Dude wtf to take your numbers … you said this nutrition enterprise was making like 300 million a year and then you are whining about that the budget for planetary defense is to low … it’s 150 million a year .. soo please Google bevor you speak.
> Getting hit by an asteroid would be more devastating, but I'll bet it doesn't get nearly as much funding, because there isn't as much fervor.
Perhaps because the chance of an asteroid triggering an extinction level event is infinitesimal, whereas climate change is a very palpable, ongoing issue?
Why did we spent so much money developing vaccines to address the COVID-19 pandemic, when there are supervolcanoes that could end all life on Earth as we know it?
> We have a massive oversupply of academics and scientists with PhDs. Corporations aren't the only entities with perverse incentives.
Corporations, especially publicly traded ones, will almost always pursue maximizing profits. That's quite literally the fiduciary duty of the C-Suite towards shareholders.
Academia really is not the most profitable endeavor. Spending 10+ years as a researcher to make less money than a software engineer sounds too dumb for someone smart enough to get a PhD, because it is [0]:
> For example, at Pennsylvania State University, professors in the earth and mineral sciences department made an average salary of $157,773, which was below the universitywide average of $166,731. Professors in earth and environmental sciences earned $98,567 on average at Iowa State University, compared with the average salary of $134,039.
It's worth noting that, to become an associate university professor, one needs to earn a MSc and a PhD, and spend handful of years as a postdoctorate.
Grants aren't "pocket money" for researchers either. In fact they aren't even awarded to individuals, but projects and organizations:
> [...] Dr. Hayhoe explained how a $1.1 million grant she received was spent: It was divided over four years, was split with her university for facilities costs, helped pay for a graduate assistant and covered the costs of conferences, laptops and publishing in scientific journals.
In short, I don't think these two are remotely comparable.
The marketing team for a protein shake is not making billions. If you mean the CEO and shareholders then you can’t compare them to scientists chasing grants, that’s not an apples to apples comparison.
All the researchers I know are driving old used cars and scraping by. Nobody is rich.

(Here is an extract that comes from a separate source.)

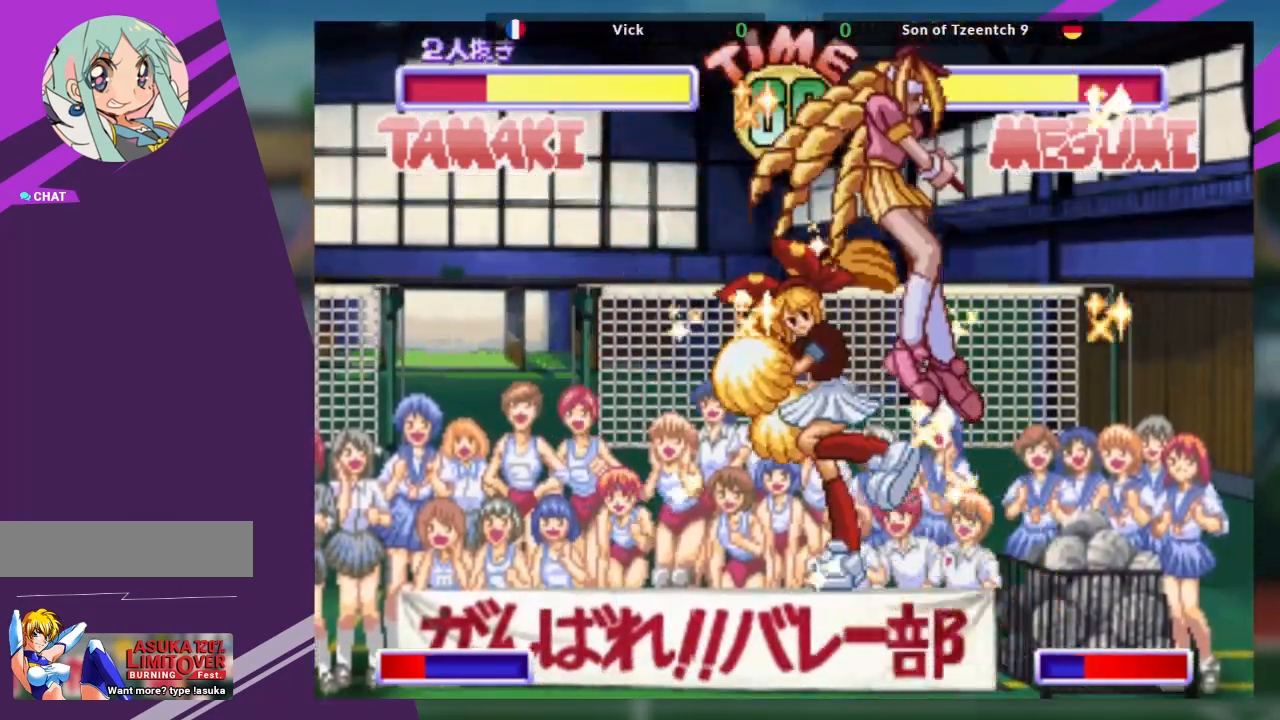
{"buttons": [], "left_stick": "left", "events": [[300, "left_stick", "left"], [367, "left_stick", "center"], [467, "left_stick", "left"]]}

All the big firm researchers/marketers I know are living very comfortable upper class lives, and don't want to jeopardize that with any 'counter findings'.

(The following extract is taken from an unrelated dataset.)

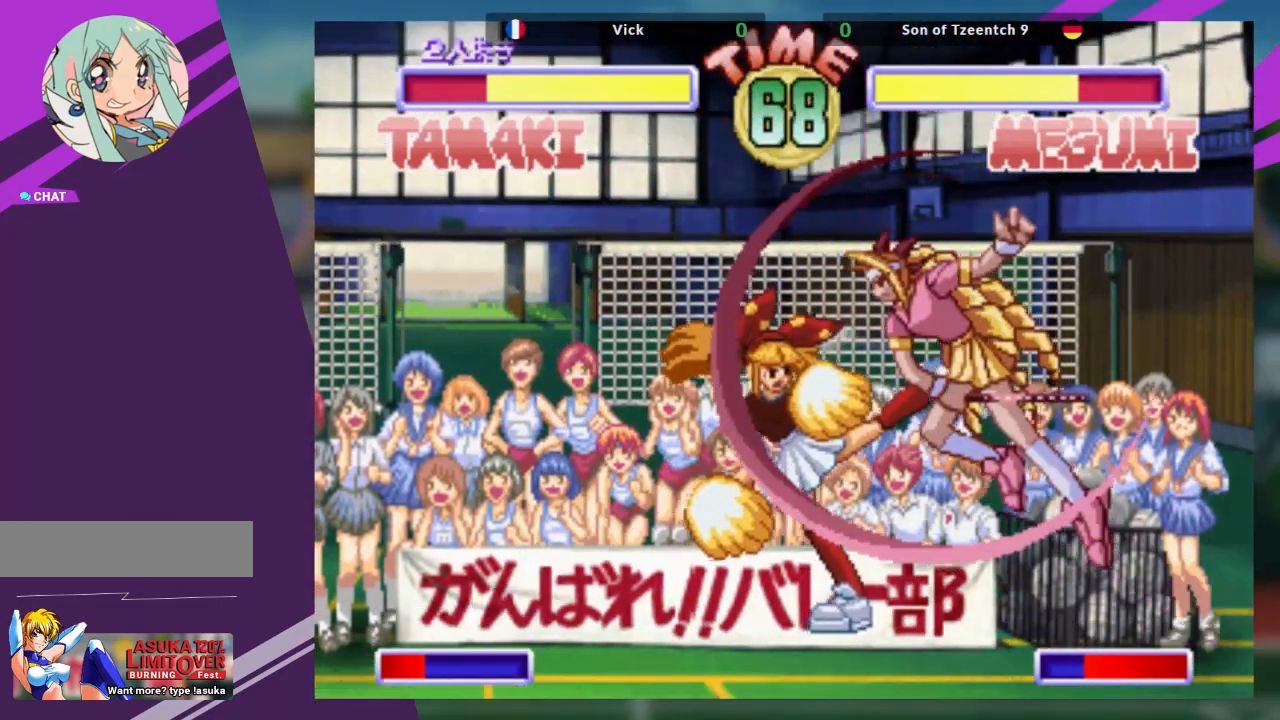
{"buttons": ["SQUARE"], "left_stick": "left"}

How hard is this to understand:
“It is difficult to get a man to understand something, when his salary depends on his not understanding it.”
― Upton Sinclair, I, Candidate for Governor
Grant money is distributed based on the perception of a problem. Nobody would be funding climate change research if the scientific consensus is that it wasn't a problem.
I am 100% a believer in anthropogenic climate change, but it's ridiculous to claim that there's no financial incentive for researchers to find positive results.